*Text shown*:
□ □ □
While approving the manner in which Sahara would furnish its bank guarantee, the Supreme Court on Friday directed that the group will have to pay the remaining liability it owes to the market regulator, Securities and Exchange Board of India (Sebi), within 18 months from the time its chief Subrata Roy is released.

Accepting the format of the bank guarantee brings Sahara a step closer to paying Roy’s bail.
Roy and two Sahara directors, in judicial custody since 4 March, need to deposit Rs.10,000 crore, half in cash and the rest in a bank guarantee.
A bench of justices T.S.Thakur, Anil R. Dave and A. K. Sikri enumerated conditions for the payment of the remaining liability of Rs.36,000 crore by Sahara within 18 months in nine instalments.
The first instalment has to be paid within two months of Roy’s release.
The court said that Roy would have to go back to jail if Sahara failed to pay any three instalments. Further, the Rs.5,000 crore bank guarantee would be liable to be encashed by Sebi if Sahara failed to pay any two instalments.
□ □ □
*Explore the material*:
(A) Copy the listing word for word, from its first line through the line containing "Report: 8mL", and leave out the pictures.
(B) Write the next part of the piece on the Supreme Court's Sahara ruling, picking up after its last sentence.
□ □ □
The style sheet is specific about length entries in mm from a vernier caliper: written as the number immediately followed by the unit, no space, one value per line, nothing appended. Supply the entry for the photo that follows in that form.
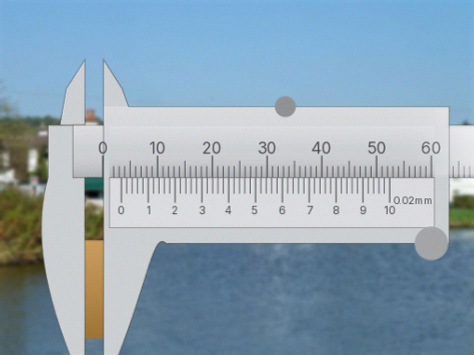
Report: 3.4mm
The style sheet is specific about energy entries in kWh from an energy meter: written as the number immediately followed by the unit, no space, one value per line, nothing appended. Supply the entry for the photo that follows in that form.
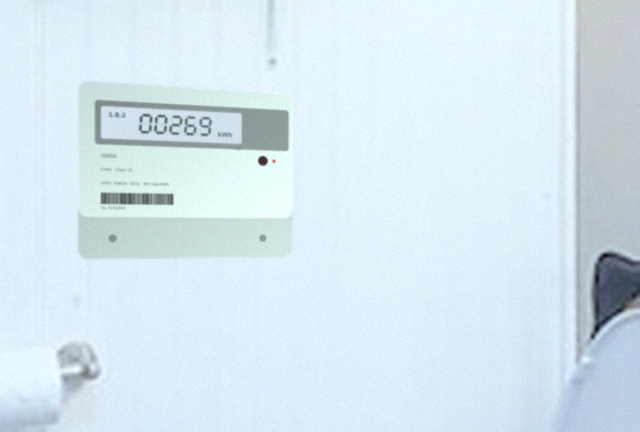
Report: 269kWh
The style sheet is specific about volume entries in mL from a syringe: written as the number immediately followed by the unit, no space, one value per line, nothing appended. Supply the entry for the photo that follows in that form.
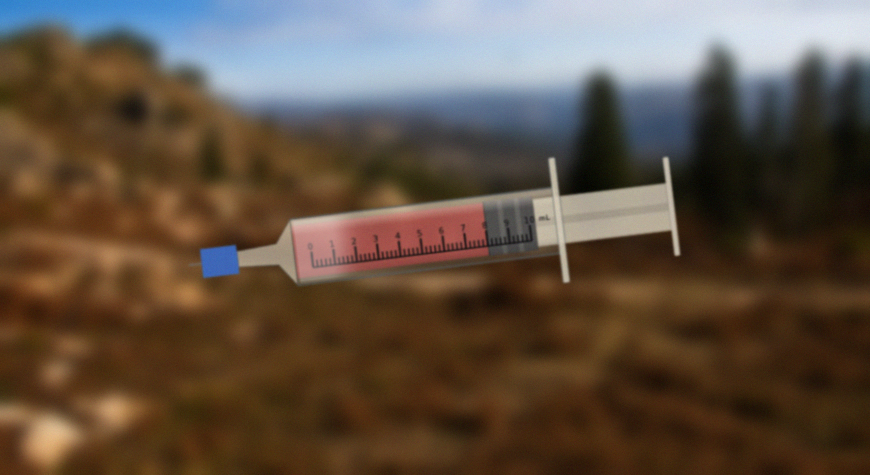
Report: 8mL
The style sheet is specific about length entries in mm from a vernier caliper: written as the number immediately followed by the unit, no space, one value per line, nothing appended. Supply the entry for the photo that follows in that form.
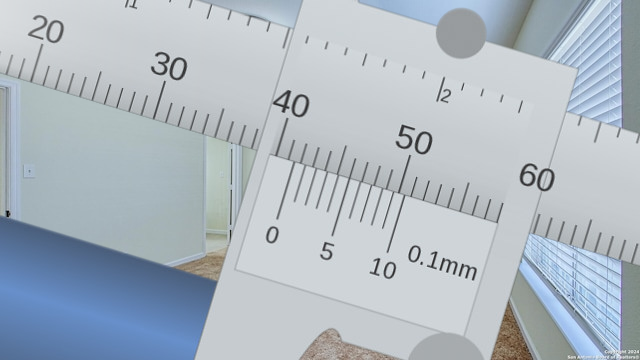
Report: 41.5mm
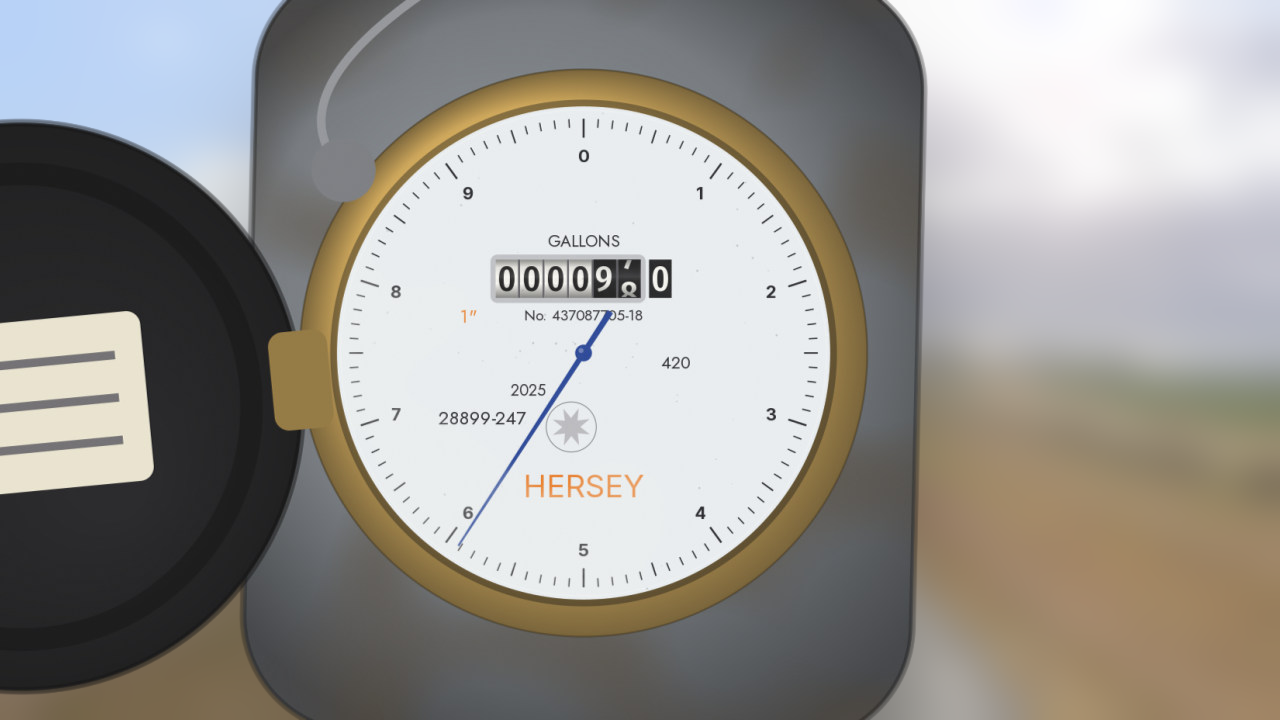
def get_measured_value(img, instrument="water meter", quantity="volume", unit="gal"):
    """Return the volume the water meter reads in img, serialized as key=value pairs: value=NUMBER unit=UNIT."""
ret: value=975.9 unit=gal
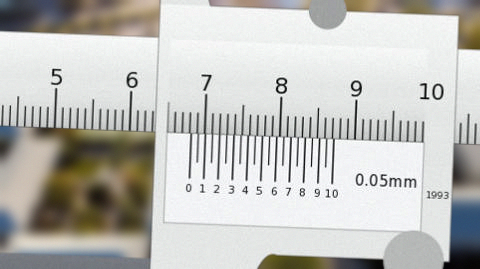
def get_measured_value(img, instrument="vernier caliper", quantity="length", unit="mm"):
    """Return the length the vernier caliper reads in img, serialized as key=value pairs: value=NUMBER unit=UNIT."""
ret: value=68.2 unit=mm
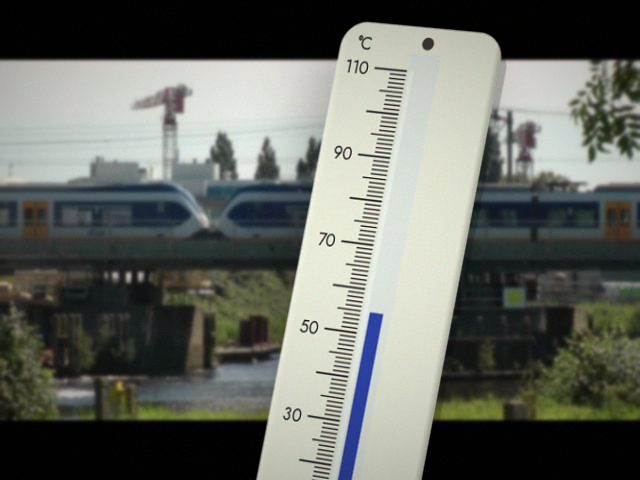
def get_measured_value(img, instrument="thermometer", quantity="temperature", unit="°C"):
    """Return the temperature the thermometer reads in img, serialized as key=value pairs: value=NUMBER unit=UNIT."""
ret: value=55 unit=°C
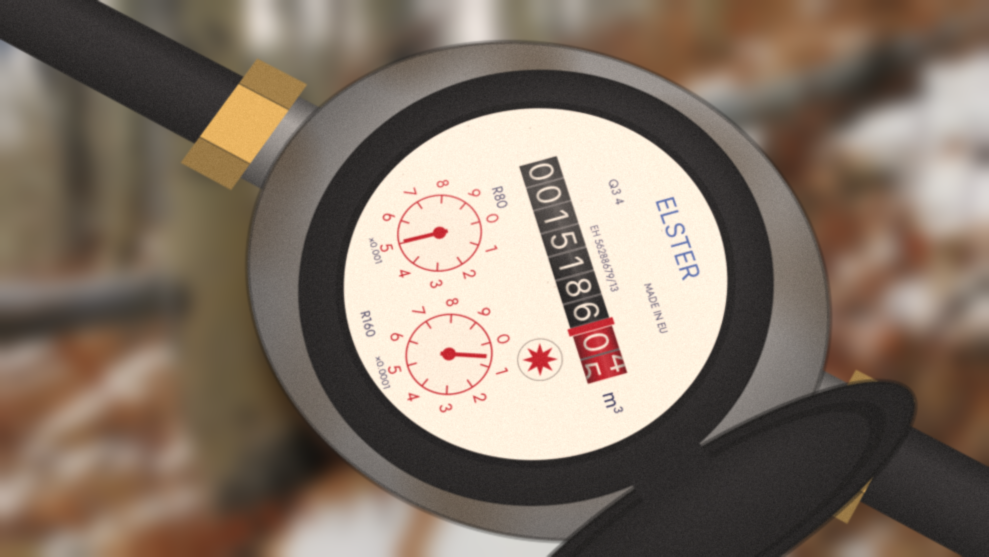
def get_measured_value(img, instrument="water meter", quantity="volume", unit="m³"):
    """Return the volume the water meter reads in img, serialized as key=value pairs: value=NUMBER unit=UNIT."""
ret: value=15186.0450 unit=m³
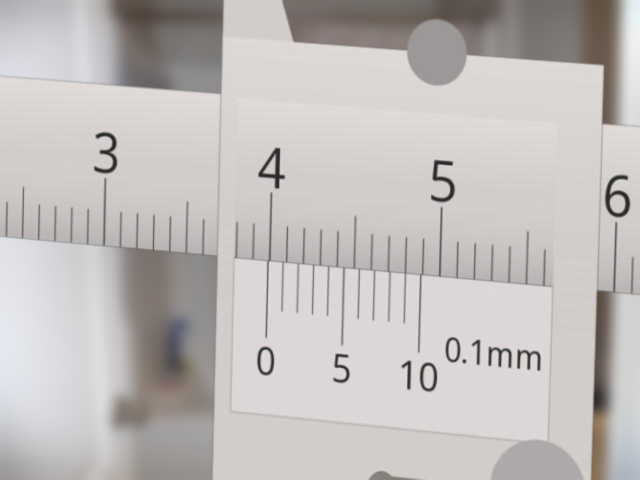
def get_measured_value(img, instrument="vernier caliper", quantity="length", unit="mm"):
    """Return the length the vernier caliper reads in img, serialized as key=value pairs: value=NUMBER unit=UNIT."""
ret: value=39.9 unit=mm
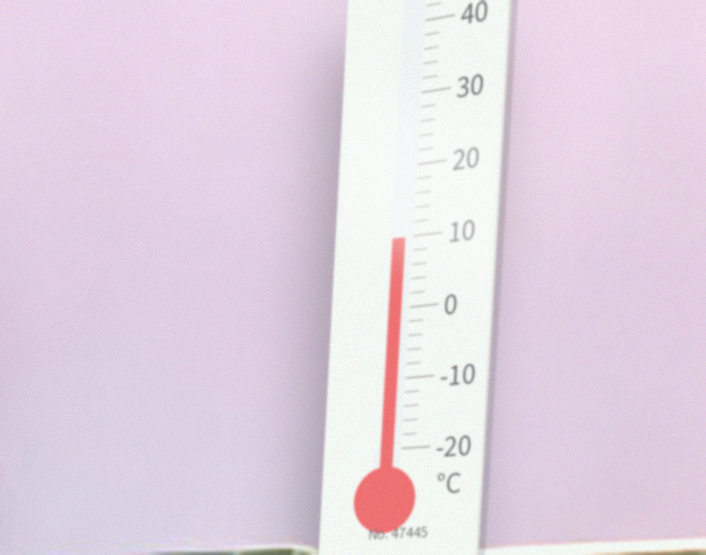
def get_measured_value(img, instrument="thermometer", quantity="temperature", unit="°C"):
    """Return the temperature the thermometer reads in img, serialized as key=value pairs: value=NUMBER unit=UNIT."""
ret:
□ □ □
*Your responses*:
(A)
The style sheet is specific about length entries in mm from a vernier caliper: written as the number immediately followed by the unit, no space, one value per line, nothing appended. Supply the entry for the photo that follows in that form.
Report: 3.4mm
The style sheet is specific about energy entries in kWh from an energy meter: written as the number immediately followed by the unit, no space, one value per line, nothing appended. Supply the entry for the photo that follows in that form.
Report: 269kWh
The style sheet is specific about volume entries in mL from a syringe: written as the number immediately followed by the unit, no space, one value per line, nothing appended. Supply the entry for the photo that follows in that form.
Report: 8mL

(B)
The court also asked the three Sahara officials to deposit their passports and seek the court’s permission before leaving the country.
The group can seek the court’s permission to sell any of its properties frozen by the court earlier.
While Roy’s release from Tihar jail is one of the primary focus of these hearings at present, the court has time and again emphasized that Sahara has to make payments, apart from the Rs.10,000 crore deposit.
Lawyer Kapil Sibal had in May sought the conditional release of Roy for six weeks in order to draw up a scheme for future payments.
In May, Sebi had told the court that Sahara has to refund nearly Rs.39,000 crore to it. Sahara has consistently disputed this sum. Sahara claims that it has refunded Rs.17,000 crore to about 30 million depositors directly.
Sahara has already deposited Rs.3,827 crore in cash with the Sebi Sahara Refund Account.
On 23 March, the apex court gave Sahara three months to raise Rs.10,000 crore, failing which it would arrange for selling off Sahara’s assets.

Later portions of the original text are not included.